It is no secret that global or local news that is way too solid and prominent impacts the market. Because of this reason, we can trade information. So, as soon as important news and reports come in, the price will most likely go in a single direction. Or else, the price also tends not to have any reaction at all since traders somehow need time to process and things about what will happen with the market expectations. Thus, when there is a chance to trade news, we have two options on proceeding: have a non-directional bias or have a directional bias. Let us elaborate more on this.
First, we can trade news with a directional bias.
Imagine this: you are expecting news reports anytime. As soon as the news comes, you expect that the market will move in a specific direction. This scenario is what we call having a directional bias. Remember that if you decide to trade news like this, you must figure out what this news has to the point that it can actually move the market.
Consensus and actual numbers
There plenty of analysts all over the world, and they all have their takes on their forecasts. They will forecast which numbers will be released a couple of days to a few weeks before the new report. Yes, there may be different takes and versions of the forecasts, but there will always be one number most of them will agree to, and we call this “consensus.” As soon as the report gets released, we now call that consensus the “actual number.”
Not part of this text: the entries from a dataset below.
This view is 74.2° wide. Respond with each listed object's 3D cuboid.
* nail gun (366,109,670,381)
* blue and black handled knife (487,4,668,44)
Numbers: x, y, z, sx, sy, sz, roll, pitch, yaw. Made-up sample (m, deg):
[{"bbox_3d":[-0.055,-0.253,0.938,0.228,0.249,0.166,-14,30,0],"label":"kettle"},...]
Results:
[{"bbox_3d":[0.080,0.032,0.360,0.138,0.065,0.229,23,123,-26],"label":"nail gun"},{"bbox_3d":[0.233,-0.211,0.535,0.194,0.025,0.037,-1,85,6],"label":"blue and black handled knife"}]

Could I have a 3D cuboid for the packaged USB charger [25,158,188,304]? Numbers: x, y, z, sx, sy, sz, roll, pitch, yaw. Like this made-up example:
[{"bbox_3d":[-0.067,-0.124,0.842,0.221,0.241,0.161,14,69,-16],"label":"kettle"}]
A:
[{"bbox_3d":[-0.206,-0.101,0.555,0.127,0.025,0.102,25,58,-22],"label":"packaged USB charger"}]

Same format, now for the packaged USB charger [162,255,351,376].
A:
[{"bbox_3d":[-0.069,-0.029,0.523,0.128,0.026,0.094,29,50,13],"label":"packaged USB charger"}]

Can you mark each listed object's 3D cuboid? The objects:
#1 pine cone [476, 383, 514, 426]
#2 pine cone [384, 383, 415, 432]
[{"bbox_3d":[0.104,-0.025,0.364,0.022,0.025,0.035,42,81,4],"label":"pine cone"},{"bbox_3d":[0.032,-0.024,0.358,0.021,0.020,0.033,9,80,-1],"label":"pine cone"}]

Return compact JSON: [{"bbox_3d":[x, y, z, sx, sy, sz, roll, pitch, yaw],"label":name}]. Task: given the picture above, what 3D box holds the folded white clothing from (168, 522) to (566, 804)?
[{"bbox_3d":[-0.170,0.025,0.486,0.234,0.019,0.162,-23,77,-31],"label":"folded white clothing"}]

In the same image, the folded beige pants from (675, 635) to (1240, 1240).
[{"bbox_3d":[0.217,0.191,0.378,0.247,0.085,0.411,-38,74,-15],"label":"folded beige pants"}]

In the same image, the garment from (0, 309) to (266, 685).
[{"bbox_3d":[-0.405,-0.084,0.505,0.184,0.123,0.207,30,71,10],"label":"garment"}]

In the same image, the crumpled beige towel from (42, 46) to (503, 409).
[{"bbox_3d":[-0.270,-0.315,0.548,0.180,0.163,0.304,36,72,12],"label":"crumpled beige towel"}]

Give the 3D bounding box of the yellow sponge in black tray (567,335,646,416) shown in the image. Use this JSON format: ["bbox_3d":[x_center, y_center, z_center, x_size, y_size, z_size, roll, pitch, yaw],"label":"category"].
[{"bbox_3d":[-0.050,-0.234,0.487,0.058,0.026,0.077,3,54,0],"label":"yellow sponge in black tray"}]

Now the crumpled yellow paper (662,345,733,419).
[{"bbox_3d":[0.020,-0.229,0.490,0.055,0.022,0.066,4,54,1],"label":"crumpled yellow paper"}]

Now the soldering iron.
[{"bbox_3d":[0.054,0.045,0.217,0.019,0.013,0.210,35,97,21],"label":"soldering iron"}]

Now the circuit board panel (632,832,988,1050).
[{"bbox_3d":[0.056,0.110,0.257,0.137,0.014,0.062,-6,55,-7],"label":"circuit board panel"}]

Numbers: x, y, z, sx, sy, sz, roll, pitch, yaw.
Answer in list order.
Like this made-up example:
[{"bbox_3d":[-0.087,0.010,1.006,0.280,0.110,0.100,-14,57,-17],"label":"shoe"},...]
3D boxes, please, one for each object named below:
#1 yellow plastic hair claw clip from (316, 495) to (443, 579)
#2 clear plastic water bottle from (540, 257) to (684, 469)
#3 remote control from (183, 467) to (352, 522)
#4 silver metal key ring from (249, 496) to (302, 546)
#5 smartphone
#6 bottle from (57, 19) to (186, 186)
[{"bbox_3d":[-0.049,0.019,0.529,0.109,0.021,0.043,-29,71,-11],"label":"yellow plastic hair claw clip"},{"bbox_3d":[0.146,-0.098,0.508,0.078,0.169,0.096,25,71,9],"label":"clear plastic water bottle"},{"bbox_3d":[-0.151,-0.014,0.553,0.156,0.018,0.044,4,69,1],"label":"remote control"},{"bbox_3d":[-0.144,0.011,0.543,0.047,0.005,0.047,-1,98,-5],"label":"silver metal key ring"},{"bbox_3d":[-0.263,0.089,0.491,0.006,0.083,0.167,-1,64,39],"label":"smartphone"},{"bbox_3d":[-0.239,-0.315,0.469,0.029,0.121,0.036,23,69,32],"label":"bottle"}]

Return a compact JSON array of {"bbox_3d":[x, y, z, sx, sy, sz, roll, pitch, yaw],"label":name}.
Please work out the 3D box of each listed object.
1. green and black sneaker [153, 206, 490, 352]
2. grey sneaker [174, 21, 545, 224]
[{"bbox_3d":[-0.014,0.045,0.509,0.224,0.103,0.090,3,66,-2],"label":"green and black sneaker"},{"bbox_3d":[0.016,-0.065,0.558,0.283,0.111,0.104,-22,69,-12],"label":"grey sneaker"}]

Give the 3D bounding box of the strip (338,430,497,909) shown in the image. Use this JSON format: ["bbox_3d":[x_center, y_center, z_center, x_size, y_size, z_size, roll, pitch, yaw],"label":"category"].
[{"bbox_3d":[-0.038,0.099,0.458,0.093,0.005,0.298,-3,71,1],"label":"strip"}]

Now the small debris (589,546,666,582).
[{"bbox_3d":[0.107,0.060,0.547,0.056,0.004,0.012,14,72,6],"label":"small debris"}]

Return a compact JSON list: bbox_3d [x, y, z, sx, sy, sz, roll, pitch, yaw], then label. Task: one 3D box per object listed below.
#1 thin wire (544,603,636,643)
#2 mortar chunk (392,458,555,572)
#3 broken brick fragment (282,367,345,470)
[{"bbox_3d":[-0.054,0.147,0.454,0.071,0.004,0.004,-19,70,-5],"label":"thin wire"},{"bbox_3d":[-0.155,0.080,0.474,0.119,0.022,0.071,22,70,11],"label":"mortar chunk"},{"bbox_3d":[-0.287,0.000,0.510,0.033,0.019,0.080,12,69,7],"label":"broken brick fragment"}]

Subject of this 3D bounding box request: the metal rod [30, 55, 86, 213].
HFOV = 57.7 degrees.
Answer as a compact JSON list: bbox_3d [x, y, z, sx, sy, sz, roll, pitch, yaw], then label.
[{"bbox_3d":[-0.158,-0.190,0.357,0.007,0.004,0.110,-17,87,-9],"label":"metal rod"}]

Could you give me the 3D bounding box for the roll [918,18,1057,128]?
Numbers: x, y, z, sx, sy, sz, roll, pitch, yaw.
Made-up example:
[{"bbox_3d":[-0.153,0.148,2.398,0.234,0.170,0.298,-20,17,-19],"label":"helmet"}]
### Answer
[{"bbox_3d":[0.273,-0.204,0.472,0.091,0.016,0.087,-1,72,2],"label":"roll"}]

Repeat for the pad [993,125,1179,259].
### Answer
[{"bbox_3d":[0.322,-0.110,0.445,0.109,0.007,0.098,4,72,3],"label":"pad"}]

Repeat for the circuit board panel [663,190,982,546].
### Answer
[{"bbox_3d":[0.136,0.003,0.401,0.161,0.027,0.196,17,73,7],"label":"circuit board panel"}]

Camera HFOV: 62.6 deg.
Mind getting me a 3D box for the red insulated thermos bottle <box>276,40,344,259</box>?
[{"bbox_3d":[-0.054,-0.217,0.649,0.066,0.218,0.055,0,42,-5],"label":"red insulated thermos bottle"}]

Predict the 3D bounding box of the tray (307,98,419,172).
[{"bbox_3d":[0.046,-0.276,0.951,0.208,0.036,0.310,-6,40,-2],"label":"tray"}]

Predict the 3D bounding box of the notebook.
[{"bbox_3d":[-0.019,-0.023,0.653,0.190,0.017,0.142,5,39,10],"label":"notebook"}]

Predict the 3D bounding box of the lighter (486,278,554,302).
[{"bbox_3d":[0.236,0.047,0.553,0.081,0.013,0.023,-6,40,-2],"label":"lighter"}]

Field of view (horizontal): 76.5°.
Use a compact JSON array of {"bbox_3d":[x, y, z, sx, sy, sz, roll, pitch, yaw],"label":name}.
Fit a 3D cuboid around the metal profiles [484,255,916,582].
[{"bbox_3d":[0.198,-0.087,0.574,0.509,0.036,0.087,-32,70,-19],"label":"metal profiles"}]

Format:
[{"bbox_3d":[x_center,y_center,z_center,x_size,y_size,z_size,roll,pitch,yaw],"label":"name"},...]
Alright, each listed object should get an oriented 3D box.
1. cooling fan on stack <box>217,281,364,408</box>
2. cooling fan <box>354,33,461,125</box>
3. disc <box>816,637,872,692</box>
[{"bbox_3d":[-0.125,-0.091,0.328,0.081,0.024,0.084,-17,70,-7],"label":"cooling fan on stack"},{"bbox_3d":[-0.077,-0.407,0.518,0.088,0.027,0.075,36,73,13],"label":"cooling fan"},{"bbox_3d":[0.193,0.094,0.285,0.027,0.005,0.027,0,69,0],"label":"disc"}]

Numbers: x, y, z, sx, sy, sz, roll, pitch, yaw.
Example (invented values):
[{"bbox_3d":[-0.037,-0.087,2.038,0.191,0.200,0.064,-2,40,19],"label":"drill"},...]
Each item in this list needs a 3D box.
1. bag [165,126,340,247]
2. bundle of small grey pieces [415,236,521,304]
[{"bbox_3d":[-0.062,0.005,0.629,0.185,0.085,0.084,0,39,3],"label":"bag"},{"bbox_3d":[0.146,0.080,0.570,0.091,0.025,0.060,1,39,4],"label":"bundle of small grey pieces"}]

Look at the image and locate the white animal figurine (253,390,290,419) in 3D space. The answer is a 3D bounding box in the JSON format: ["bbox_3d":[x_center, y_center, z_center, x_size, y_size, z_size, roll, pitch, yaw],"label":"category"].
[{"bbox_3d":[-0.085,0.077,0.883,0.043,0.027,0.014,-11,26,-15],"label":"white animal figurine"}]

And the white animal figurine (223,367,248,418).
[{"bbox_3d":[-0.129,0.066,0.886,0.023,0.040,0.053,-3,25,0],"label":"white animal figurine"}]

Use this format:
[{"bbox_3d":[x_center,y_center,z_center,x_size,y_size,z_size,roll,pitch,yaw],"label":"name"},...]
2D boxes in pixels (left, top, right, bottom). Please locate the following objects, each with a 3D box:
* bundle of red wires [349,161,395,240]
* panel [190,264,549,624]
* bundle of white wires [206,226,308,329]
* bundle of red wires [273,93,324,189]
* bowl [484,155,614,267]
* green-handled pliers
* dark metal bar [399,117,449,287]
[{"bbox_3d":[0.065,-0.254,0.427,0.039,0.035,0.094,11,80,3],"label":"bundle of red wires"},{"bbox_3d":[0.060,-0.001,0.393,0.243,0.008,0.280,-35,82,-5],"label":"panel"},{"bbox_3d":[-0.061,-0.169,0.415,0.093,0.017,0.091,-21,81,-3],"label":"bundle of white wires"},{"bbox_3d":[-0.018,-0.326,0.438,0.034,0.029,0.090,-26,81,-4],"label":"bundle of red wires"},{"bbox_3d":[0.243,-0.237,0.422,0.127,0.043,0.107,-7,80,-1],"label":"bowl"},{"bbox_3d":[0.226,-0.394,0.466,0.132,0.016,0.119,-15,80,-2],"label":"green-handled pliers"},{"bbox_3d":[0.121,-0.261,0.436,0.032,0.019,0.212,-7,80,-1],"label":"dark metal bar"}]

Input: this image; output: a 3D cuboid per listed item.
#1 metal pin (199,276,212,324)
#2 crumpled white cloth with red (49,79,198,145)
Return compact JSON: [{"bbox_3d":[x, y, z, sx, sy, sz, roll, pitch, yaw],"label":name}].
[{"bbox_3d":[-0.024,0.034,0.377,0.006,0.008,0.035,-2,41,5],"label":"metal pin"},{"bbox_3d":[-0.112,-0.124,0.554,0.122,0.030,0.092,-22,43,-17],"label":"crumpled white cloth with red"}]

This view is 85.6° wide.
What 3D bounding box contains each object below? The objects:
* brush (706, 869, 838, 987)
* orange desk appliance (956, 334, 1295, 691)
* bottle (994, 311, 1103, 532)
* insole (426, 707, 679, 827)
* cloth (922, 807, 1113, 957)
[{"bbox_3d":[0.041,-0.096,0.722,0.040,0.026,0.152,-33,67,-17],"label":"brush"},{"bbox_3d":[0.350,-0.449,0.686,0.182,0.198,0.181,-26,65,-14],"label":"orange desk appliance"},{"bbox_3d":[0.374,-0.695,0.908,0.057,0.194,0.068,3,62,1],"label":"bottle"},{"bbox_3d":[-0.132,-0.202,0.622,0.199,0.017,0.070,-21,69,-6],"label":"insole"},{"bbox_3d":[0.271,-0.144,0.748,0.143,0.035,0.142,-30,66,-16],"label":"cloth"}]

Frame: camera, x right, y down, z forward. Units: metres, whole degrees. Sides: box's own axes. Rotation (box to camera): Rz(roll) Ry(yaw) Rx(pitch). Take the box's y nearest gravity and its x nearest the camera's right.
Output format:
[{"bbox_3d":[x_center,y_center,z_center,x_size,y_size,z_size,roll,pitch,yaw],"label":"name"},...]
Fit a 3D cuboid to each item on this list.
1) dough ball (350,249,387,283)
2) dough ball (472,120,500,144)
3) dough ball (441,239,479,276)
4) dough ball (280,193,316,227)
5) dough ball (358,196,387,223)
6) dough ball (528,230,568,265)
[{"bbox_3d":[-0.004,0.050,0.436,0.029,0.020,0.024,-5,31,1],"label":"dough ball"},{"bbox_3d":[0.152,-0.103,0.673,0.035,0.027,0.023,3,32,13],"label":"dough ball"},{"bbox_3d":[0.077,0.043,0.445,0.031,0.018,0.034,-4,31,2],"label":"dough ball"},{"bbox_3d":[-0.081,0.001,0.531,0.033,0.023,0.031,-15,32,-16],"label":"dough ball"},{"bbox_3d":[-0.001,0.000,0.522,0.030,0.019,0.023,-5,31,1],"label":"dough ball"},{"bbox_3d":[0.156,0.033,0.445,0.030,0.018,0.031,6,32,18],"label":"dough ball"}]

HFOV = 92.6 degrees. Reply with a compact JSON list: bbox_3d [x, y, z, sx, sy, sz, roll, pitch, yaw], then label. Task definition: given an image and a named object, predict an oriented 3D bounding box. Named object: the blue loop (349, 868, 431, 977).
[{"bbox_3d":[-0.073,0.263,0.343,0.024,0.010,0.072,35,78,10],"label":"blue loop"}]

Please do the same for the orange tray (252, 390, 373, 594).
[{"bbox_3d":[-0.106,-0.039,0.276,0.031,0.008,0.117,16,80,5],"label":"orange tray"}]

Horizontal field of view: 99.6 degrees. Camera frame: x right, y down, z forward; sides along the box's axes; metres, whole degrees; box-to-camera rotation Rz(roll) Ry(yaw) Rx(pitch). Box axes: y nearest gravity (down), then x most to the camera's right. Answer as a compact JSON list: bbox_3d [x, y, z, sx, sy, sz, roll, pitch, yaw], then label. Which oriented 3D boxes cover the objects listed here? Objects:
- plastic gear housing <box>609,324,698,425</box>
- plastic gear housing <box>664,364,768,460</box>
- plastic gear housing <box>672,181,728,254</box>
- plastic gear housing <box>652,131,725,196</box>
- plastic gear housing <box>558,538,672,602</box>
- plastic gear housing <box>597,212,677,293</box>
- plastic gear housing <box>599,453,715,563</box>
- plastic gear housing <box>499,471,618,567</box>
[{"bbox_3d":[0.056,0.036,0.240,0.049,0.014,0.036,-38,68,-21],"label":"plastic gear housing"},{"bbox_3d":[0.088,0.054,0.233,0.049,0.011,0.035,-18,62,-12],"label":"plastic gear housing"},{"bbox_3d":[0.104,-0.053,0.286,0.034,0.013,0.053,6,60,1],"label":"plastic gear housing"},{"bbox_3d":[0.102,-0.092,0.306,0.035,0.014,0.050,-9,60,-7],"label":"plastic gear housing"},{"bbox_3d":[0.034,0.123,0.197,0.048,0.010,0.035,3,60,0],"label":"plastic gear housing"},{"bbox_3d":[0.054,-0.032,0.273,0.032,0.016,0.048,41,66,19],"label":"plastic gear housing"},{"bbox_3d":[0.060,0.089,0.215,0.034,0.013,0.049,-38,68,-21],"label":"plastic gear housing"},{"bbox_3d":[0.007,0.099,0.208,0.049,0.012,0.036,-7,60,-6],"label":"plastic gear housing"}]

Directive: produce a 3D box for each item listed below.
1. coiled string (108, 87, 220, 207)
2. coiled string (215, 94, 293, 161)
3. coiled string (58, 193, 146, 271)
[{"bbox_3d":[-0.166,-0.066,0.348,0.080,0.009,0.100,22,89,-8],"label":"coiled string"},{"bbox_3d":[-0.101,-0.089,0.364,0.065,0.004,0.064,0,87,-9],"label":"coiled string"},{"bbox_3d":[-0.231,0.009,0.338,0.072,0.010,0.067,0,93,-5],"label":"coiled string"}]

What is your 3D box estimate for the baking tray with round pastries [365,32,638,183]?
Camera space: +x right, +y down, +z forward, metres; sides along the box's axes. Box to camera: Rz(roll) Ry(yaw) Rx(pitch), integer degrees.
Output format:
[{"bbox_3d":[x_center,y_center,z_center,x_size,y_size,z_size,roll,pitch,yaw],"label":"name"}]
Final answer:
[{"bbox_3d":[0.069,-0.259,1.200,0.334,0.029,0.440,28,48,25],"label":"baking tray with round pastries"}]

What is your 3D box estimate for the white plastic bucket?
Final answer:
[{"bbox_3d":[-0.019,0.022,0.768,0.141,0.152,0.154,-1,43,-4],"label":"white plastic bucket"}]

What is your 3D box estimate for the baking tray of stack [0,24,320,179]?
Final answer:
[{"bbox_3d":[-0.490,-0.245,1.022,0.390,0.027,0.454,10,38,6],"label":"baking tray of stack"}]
In the forex market, it is not uncommon to see that the movement is not compatible with what the report made you believe right after it has been released. There is even a saying that goes, “Buy the rumor, and sell on the news.” Why does this happen? Some market players with a significant and substantial impact in the market tend to adjust their position right even before the news report gets released. At the moment, they are already gathering the profits they made right after the news’s events run-up. Remember to keep an eye on the market consensus and the actual number to have an idea of which news reports can impact the market to make it move — this includes the movement’s direction.
Next, we also trade news with a non-directional bias.
Traders who use a non-directional bias approach do not focus much on directional preferences. They only hold on to the fact that significant news reports and press releases will massively impact the market. This approach is way more common than having a directional bias. It’s essential to be there in the forex market movement regardless of its direction. Furthermore, these traders should be prepared to enter a trade irrespective of the market movement’s direction. As the approach’s name suggests, there is no bias with the direction.
Which type of trader are you?
It does not matter which among the two you prefer. What matters is how well you execute trading the news with the approach you choose. So, which type of trader are you?